Mollie Faustman was also a much appreciated writer of causerie-style articles which appeared in Dagens Nyheter and Idun under the pseudonym Vagabonde. These articles, which gave her a large readership, were also released in book format. In total 14 collections of her articles were published. Her ironic style of straightforward and unsentimental expression was much acclaimed by reviewers. The articles had a wide range of topics, although some were reoccuring such as husbands and marriage, school and raising children. Her children, Tuttan and Hampe, played a central role in the articles. Mollie Faustman was also one of the first female cartoonists in Sweden. Her much-loved series in Dagens Nyheter on the lives of two children, Tuttan and Putte, cleverly captured snapshots of a child’s everyday life. These were contemporary portrayals of a child’s conflicts with the adult world and everything in between. The children were the focus and the simplified and stylised drawings depicted the children as they moved and ran. The cartoons were eventually released in book format in two volumes, first in 1926 and then in 1934.
Mollie Faustman’s collected work has a distinct thematic unity. Both her writings and her drawings portray women and children. She always supported society’s underdogs and was highly aware of what she viewed as oppression, haughtiness and high-handedness.
It was, however, painting that was the most important form of expression for Mollie Faustman. “I make a point of being an artist”, she said. Mollie Faustman’s first solo exhibition was at Konstnärshuset in 1931, and her last retrospective exhibition was in Sveagalleriet in 1964. She often exhibited with other artists. Her debut was in 1909 when she exhibited in the Hallin art shop in Stockholm along with three male friends from Valand. Mollie Faustman was one of the early modernists. She was considered to be a fresh but somewhat harsh painter; also the authenticity of her art has been emphasized. She followed her own path and avoided trends, particularly clichés and stereotypes. Like other modernists she had an affinity to children and emphasised the genuine nature of children. She was one of the first to dismantle the image of the sweet innocent child. Her depictions of children are not those of beautified poses but rather serious, glum, thoughtful expressions, beyond blithe smiles.
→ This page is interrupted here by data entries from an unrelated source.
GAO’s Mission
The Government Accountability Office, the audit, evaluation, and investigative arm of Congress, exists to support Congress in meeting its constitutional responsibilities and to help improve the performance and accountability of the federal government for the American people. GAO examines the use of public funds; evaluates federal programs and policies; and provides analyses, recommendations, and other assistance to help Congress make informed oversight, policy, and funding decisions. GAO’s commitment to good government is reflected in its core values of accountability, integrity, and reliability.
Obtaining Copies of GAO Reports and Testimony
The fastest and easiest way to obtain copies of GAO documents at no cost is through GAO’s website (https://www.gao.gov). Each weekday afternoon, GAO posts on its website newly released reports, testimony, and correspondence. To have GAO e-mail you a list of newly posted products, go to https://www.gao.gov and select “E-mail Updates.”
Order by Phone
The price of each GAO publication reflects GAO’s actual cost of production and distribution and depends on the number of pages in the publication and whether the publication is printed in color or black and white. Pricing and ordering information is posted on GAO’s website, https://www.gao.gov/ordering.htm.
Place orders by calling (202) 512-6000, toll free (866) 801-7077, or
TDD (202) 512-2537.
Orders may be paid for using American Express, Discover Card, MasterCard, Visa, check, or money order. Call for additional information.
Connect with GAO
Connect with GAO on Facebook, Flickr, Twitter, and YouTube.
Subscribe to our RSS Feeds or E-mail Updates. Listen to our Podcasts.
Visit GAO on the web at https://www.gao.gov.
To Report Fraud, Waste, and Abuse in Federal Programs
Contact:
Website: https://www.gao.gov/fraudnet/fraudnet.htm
Along with Vera Nilsson Mollie Faustman is considered to be one of the eminent painters of children of her time.
Mollie Faustman spent most of her life writing books for children, painting, holding exhibitions and writing for the daily press and for journals. Mollie Faustman made the movements and changes which are usually taken as signs of modernity her own. She was vocal in the public discussions of her time, engaging in debates and expressing her opinion both in words and in images. For example, she attacked the notorious gossip magazine Fäderneslandet and contributed to getting it closed down. She was a significant former of public opinion. She made her voice heard and she was listened to.
Mollie Faustman died in 1966 and is buried at the Skog cemetery in Stockholm.